# Foundation RANT! UGH!



## xShine (Oct 29, 2015)

I've been looking for some new foundation to try out, especially something full coverage to wear when I go out.

I swear I have wasted money on so much foundation! I think I am NC45. I had originally got matched at NC50, but it's too dark. However, it is sooooo damn hard finding a foundation that works for me. I know I have yellow undertones but everything yellow isn't yellow enough, or if it is, it's not meant for my deep brown skin. I've heard of "golden" undertones but I don't exactly know what that is. I might be neutral but I'm not sure.
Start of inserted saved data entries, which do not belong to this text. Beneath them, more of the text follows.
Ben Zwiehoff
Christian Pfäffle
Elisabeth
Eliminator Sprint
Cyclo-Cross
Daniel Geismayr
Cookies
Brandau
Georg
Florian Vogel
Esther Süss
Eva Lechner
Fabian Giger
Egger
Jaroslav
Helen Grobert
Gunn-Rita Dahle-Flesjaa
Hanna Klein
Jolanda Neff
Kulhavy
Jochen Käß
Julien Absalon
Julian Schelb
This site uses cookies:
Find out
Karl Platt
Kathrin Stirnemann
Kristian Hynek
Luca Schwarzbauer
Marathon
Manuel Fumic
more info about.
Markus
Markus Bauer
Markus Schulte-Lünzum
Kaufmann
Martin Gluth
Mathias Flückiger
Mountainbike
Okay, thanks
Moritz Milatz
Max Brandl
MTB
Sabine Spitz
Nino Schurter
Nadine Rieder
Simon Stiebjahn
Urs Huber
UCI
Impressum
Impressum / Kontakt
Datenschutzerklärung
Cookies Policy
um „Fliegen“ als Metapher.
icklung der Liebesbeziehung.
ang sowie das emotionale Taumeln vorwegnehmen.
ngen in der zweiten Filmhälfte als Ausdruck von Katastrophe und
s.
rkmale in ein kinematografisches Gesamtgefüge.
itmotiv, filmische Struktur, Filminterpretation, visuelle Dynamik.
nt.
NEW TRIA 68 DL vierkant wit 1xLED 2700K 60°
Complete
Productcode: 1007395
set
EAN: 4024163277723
Revlon Colorstay C/O in Caramel - a tad too orange, but an Ok fit.
Sacha Cosmetics Second Skin - Perfect Honey is too light and Cocoa Beige is too dark and red
Urban Decay Naked Skin - 9.0 is soooo ashy and 10.0 is too dark and too red,
Becca Ultimate Creme Foundation in Tobacco - It's the closest shade besides Revlon so far, but it's still a tad off. The coloring is a bit too orange I think.
Estee Lauder Double Wear - 5w2 Rich Caramel - shows up red against my very yellow chest and neck.
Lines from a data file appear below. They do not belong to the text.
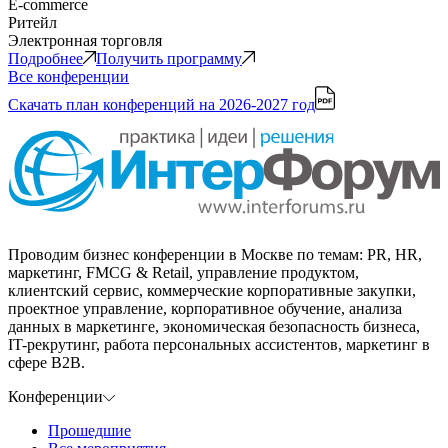
E-commerce
Ритейл
Электронная торговля
Подробнее
Получить программу
Все конференции
Скачать план конференций
на 2026-2027 год
Проводим бизнес конференции в Москве по темам: PR, HR,
маркетинг, FMCG & Retail, управление продуктом,
клиентский сервис, коммерческие корпоративные закупки,
проектное управление, корпоративное обучение, анализа
данных в маркетинге, экономическая безопасность бизнеса,
IT-рекрутинг, работа персональных ассистентов, маркетинг в
сфере B2B.
Конференции
Прошедшие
I guess that's not TOO many foundations but I think I'm probably gonna have to mix foundations for the rest of my life LOL And everything shows up too red or orange Does anyone else have this problem? I just need someone that can relate to me! Also, let's talk undertone and color.


----------



## sagehen (Oct 30, 2015)

I am just gonna throw some stuff out there (not sure where you are geographically, but it's a shot):  Have you tried RCMA Shinto 4? Black Opal Truly Topaz? ELDW 5W1 Bronze? ELDW Light Intensity 5? Any of the Ben Nye formulations (this might be a little more difficult but findation.com might help)  Also, tell us what DOES work for you so that we can be of more help.  We have several foundation threads in this forum that might be of help to you, where we pass around ideas and things that worked. You are not alone.  http://www.specktra.net/t/182745/the-nc50-thread  http://www.specktra.net/t/105443/for-the-nc45s  http://www.specktra.net/t/62931/foundation-equivalencies


----------



## alle685 (Oct 30, 2015)

Becca has nice foundations, you can try Tobacco...and have you tried MUFE #173?


----------